Structural basis for the ion selectivity of potassium-chloride cotransporter KCC4 revealed by cryo-EM titration

Potassium-chloride cotransporters KCCs mediate the coupled, electroneutral cotransport of K⁺ and Cl^- across the membrane and are involved in important physiological processes such as cell volume regulation and γ-aminobutyric acid (GABA) and glycine-mediated inhibitory neurotransmission. Although structures of KCCs have been reported, the identification of ions bound in KCCs awaits experimental studies.
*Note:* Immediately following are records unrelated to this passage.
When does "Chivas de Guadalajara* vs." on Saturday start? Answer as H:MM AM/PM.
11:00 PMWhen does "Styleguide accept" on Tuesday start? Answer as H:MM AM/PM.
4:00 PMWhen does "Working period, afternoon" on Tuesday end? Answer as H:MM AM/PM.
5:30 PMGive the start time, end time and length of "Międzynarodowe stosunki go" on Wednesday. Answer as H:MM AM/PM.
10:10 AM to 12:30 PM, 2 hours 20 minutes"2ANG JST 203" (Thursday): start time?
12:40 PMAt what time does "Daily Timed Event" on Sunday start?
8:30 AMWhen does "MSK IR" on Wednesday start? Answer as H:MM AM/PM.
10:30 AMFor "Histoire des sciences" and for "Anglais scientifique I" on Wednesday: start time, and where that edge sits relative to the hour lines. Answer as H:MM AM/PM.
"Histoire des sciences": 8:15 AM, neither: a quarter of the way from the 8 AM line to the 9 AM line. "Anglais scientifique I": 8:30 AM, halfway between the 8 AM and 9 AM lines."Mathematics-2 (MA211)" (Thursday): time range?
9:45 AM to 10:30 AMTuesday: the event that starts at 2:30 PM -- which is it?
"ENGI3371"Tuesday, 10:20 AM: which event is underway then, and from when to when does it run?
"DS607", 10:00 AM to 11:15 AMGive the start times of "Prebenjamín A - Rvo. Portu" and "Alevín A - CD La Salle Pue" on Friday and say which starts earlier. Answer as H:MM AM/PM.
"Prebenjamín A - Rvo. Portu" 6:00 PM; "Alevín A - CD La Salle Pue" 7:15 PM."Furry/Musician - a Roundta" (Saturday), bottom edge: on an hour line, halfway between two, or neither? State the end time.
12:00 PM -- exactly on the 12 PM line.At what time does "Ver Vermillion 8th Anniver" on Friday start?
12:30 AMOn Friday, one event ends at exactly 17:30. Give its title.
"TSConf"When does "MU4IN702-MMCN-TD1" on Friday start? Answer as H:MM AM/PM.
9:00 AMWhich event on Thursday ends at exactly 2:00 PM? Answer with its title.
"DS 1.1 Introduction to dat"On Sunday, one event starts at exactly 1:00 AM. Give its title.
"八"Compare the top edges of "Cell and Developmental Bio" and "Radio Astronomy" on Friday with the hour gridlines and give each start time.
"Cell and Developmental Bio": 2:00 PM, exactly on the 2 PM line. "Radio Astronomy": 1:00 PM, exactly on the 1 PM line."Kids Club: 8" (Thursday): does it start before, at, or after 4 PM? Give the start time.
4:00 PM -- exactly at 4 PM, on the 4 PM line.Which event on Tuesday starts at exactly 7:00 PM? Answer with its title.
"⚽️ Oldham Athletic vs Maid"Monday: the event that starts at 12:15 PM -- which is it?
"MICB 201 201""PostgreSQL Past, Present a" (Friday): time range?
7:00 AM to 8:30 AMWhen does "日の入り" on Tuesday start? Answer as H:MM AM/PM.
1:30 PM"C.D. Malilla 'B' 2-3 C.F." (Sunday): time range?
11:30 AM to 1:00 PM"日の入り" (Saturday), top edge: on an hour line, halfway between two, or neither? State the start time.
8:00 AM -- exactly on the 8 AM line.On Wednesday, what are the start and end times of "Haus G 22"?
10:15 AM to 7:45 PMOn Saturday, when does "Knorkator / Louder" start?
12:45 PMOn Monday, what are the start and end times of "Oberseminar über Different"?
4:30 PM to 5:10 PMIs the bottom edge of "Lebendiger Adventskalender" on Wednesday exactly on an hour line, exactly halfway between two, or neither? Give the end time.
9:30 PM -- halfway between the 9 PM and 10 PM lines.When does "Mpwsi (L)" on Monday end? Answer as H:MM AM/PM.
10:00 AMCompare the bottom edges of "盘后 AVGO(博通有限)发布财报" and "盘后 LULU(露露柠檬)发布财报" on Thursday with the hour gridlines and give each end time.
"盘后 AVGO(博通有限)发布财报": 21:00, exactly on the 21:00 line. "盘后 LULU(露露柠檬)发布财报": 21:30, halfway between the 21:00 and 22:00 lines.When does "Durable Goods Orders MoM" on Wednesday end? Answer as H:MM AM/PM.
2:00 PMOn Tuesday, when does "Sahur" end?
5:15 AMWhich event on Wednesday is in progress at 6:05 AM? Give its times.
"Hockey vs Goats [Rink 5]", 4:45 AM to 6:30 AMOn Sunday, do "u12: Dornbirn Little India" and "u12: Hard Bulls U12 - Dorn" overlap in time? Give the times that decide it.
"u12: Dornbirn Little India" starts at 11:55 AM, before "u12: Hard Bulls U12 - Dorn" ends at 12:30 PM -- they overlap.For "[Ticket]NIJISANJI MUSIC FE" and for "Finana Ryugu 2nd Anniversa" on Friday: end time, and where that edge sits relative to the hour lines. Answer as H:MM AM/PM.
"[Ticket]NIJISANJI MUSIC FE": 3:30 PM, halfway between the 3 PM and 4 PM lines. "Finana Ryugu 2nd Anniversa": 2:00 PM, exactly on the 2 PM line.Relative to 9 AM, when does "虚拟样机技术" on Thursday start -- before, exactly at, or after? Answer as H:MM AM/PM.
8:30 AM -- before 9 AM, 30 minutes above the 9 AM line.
Here using the cryo-electron microscopy (cryoEM) titration methods, we present six structures of human KCC4 in different ion conditions at 2.38—2.58 Å resolutions. These structures, along with molecular dynamic simulations, allow us to assign one K⁺ and two Cl^- ions in the substrate-binding pocket. The K⁺ at S1 and Cl^- at the S2 site are tightly coupled in the binding and dissociation, suggesting that the Cl^- at S2 but not at S3 is the cotransported one. The S1 site provides coordination that largely matches the K⁺ dehydration radius and therefore displays higher selectivity to K⁺ over Na⁺. This study establishes the structural basis for the K⁺ selectivity of KCCs by the cryo-EM titration.